East Ohio Regional Hospital (EORH) and Ohio Valley Medical Center (OVMC) fell victim to ransomware attacks over the weekend.
Officials say the attack began on Friday night and continued into Saturday afternoon, reports Security Today.
The hospitals were forced to send patients to nearby hospitals due to the attack interrupting their care. Systems were taken offline and staff switched paper charting to keep patient information secure.

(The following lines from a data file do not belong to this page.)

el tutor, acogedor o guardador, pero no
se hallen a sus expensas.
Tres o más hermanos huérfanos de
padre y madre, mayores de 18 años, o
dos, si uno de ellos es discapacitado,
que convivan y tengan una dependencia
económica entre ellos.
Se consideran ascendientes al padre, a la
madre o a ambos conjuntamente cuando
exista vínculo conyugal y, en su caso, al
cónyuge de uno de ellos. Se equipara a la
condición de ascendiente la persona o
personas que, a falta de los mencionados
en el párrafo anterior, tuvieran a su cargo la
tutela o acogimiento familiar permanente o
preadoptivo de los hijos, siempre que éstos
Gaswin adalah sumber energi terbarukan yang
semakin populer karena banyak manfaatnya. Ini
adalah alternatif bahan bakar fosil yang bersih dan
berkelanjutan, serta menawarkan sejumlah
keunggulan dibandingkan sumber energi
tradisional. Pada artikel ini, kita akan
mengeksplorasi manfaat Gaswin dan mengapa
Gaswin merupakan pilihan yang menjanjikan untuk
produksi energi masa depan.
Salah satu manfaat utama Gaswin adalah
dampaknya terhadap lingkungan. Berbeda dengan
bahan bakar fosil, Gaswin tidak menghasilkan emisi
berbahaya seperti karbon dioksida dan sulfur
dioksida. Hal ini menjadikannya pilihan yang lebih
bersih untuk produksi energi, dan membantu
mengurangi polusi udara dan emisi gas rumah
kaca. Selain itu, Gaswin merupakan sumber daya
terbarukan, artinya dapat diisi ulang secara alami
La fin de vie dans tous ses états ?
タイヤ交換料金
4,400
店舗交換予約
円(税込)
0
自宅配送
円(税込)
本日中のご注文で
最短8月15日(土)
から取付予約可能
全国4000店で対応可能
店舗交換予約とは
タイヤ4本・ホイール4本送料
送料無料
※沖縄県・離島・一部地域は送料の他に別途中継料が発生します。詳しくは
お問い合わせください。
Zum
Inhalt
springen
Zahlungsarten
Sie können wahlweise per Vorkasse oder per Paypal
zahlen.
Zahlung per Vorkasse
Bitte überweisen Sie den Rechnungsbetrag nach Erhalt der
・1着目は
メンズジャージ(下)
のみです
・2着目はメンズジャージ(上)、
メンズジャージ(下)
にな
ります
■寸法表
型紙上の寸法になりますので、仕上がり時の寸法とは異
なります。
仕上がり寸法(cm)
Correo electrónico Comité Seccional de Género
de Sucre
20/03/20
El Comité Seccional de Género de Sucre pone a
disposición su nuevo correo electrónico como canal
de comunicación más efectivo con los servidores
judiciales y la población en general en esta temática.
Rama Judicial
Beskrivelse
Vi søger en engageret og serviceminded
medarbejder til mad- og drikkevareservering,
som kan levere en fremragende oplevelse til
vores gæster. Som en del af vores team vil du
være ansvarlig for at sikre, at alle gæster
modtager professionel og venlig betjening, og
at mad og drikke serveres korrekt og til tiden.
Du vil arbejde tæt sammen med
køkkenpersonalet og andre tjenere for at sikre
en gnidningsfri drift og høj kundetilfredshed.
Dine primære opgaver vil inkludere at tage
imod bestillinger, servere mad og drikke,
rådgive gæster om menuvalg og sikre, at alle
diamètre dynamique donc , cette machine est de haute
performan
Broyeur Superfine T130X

“The OVMC-EORH employees and medical staff have been very adaptive and supportive, and we are able to continue with quality patient care,” said Ohio Valley Medical Center CEO, Daniel Dunmyer.
Because of the quick response from the hospital’s IT teams, the attack caused a minimal impact, reports Forbes.
“We have redundant security, so the attack was able to get through the first layer but not the second,” said Karin Janiszewski, director of marketing and public relations.
She confirmed there was no patient information breach and the hospital was still able to take walk-in patients during the attack.
Unfortunately, ransomware attacks on hospitals are becoming more common. With patient safety and security as a top priority, hospitals could be easier targets.
While EORH and OVMC refused to pay the attackers, some hospitals could feel that is the only option. For example, Hancock Regional Hospital paid around $55,000 in Bitcoin to recover stolen encrypted files.
As of Wednesday, EORH and OVMC were on a “yellow diversion,” meaning emergency services need to call the hospital’s emergency room to check if the hospital can admit them.
Officials hope the emergency rooms will be operating soon in all respects.